In this setting, it is likely that NPWT promotes and accelerates wound healing by increasing the granulation of the engrafted tissue and the discharge of saliva and accumulated fluid. The negative pressure probably also helps to force the mucosal tissues together (crimping) and reduces the dead space (Fig. 5).
It should be noted that, in our method, a split sponge was wrapped around the Penrose drain and then placed on top of a film overlying the fistula. In other words, the sponge was not placed directly into the fistula opening. Consequently, when the NPWT device was placed over the wound, only the inside of the wound was subjected to a constant negative pressure that was applied by the soft Penrose drainage tube. This setup eliminates the possibility that the NPWT aspirates important tissue components such as blood vessels.

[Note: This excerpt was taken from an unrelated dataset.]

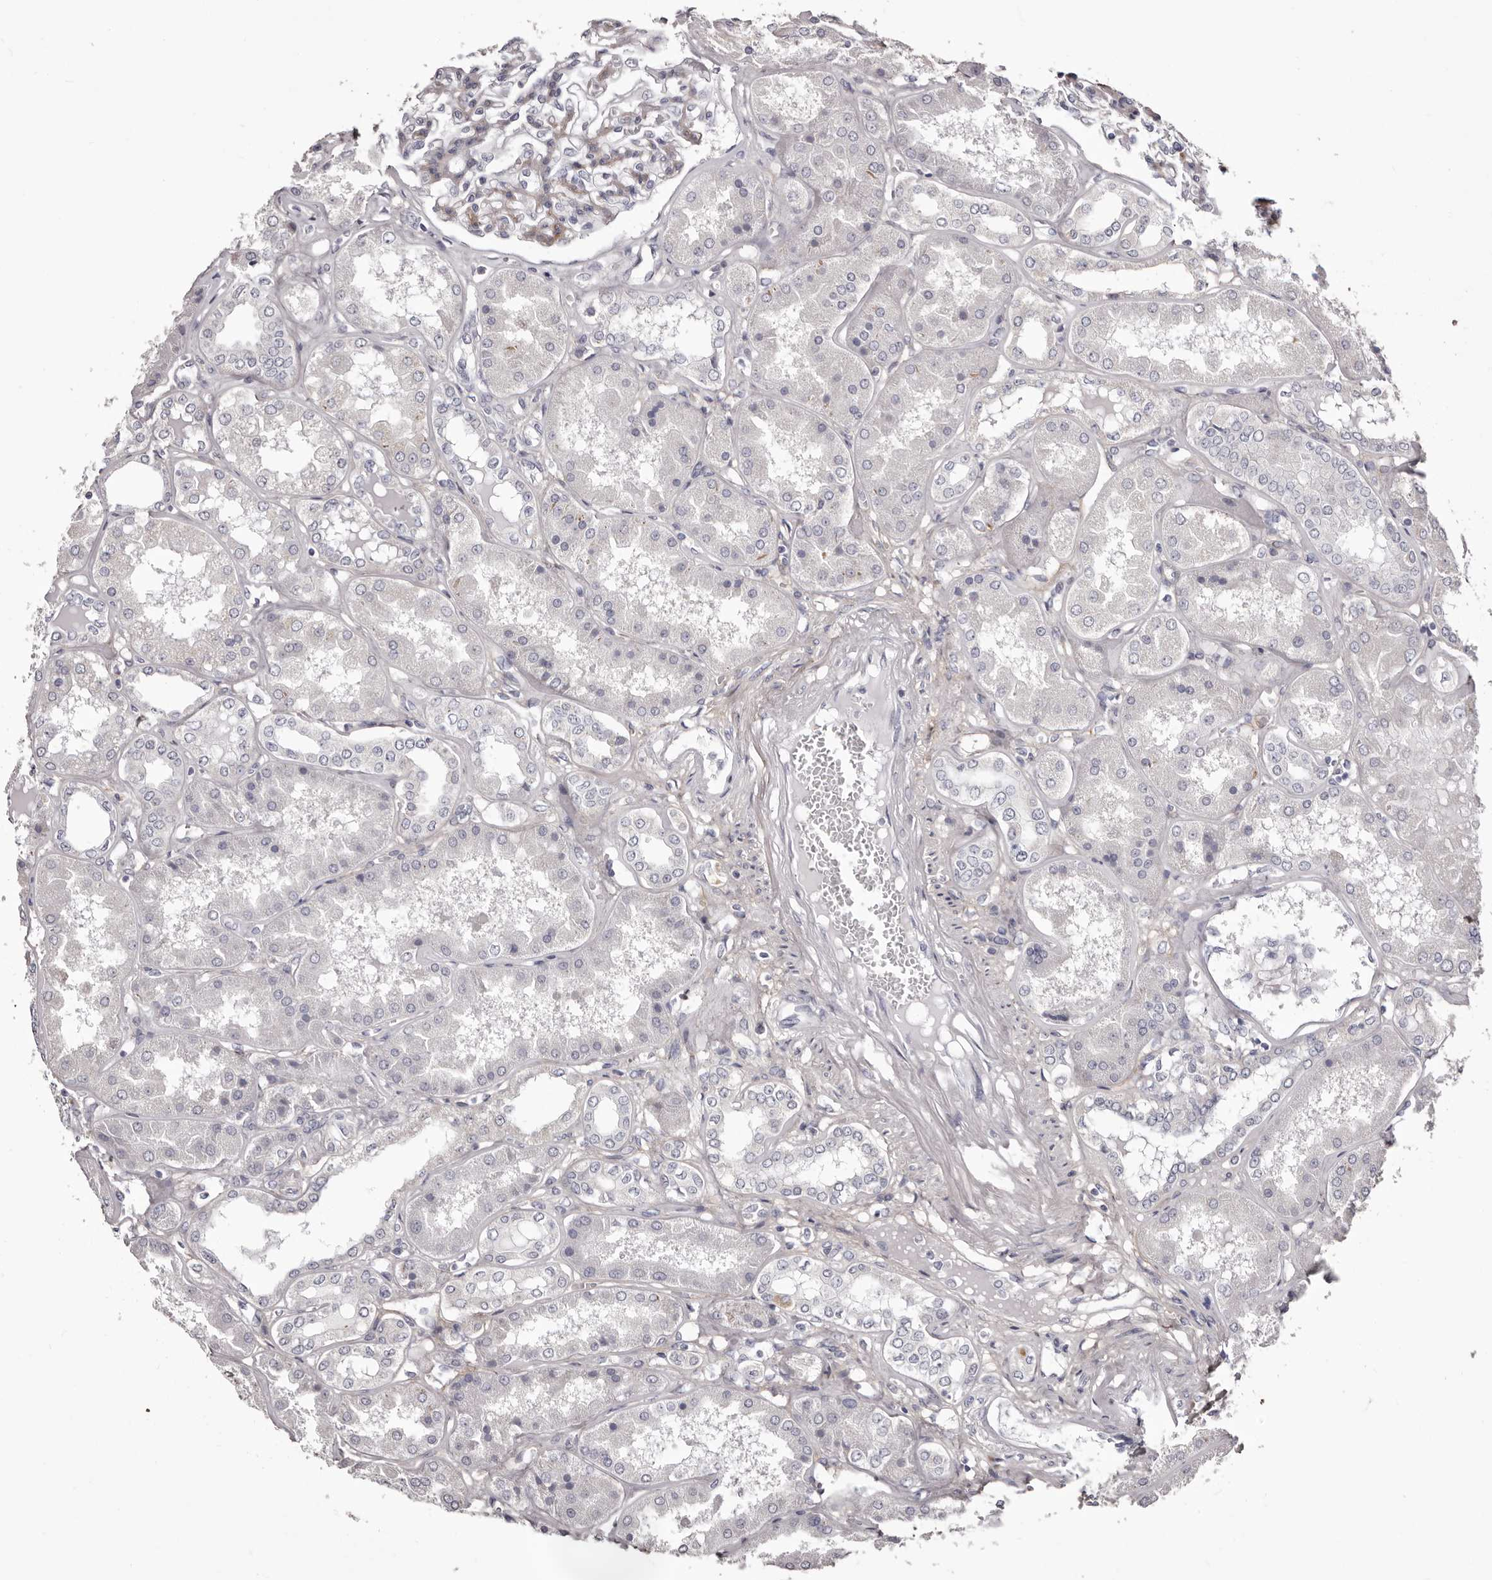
{"staining": {"intensity": "negative", "quantity": "none", "location": "none"}, "tissue": "kidney", "cell_type": "Cells in glomeruli", "image_type": "normal", "snomed": [{"axis": "morphology", "description": "Normal tissue, NOS"}, {"axis": "topography", "description": "Kidney"}], "caption": "Image shows no protein expression in cells in glomeruli of benign kidney. (Brightfield microscopy of DAB (3,3'-diaminobenzidine) immunohistochemistry at high magnification).", "gene": "COL6A1", "patient": {"sex": "female", "age": 56}}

The Penrose drain was first introduced in 1890. We chose it for our NPWT system because it effectively applies negative pressure. This ability is caused by its fine grooves, which prevent the tube from collapsing completely under negative pressure.22
We chose to use the V.A.C. (KCI USA, Inc., San Antonio, Tex.) NPWT system to generate the negative pressure because it applies the same pressure continuously and associates with good control over the intensity of pressure. We did not use a conventional silicon Blake drain with a portable suction reservoir because, even if this setup could be adapted to our purposes, it is hard to get this device to continuously apply the same negative pressure. There was also concern that the medical staff may apply the wrong negative pressure release time by mistake.

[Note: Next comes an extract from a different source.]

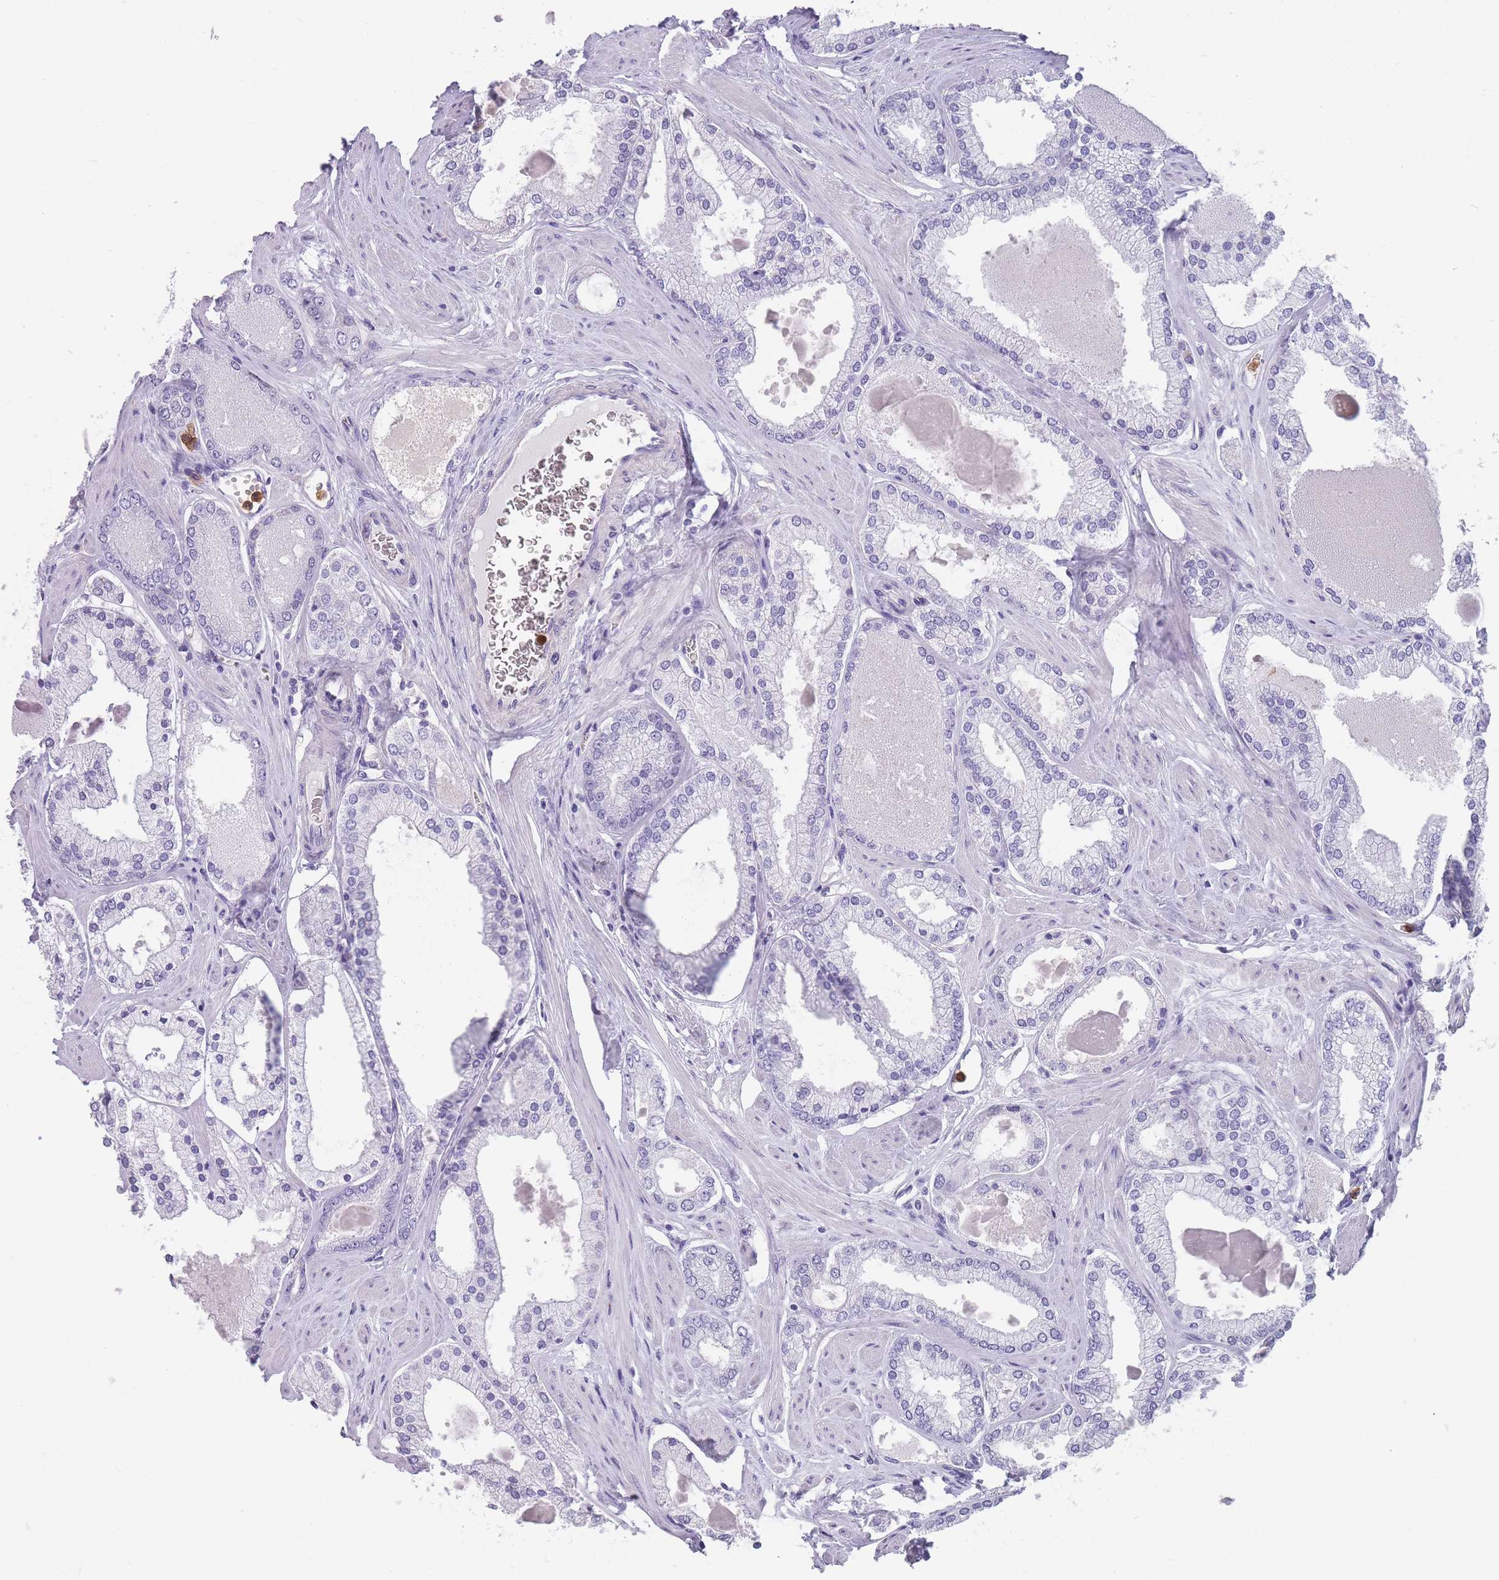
{"staining": {"intensity": "negative", "quantity": "none", "location": "none"}, "tissue": "prostate cancer", "cell_type": "Tumor cells", "image_type": "cancer", "snomed": [{"axis": "morphology", "description": "Adenocarcinoma, Low grade"}, {"axis": "topography", "description": "Prostate"}], "caption": "Tumor cells show no significant protein expression in low-grade adenocarcinoma (prostate).", "gene": "CR1L", "patient": {"sex": "male", "age": 42}}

In 2 of 11 patients, complete healing was only achieved after applying our NPWT method twice. This may have been due to difficulties in applying the tape due to anatomical and structural reasons, the onset of cervical skin erosion due to the saliva from the fistula, and the inhibition of adhesion on the mucosal side due to excessive insertion of the Penrose drain. Thus, our NPWT method may not be suitable for patients in whom the fistula is close to a tracheostomy or when the skin around the fistula exhibits erosion due to saliva leakage or radiotherapy.
Our NPWT system with a Penrose drain effectively shortened the time spent waiting for fistulae to heal after head and neck or esophageal cancer surgery. The usefulness of this method for other diseases warrants further investigation.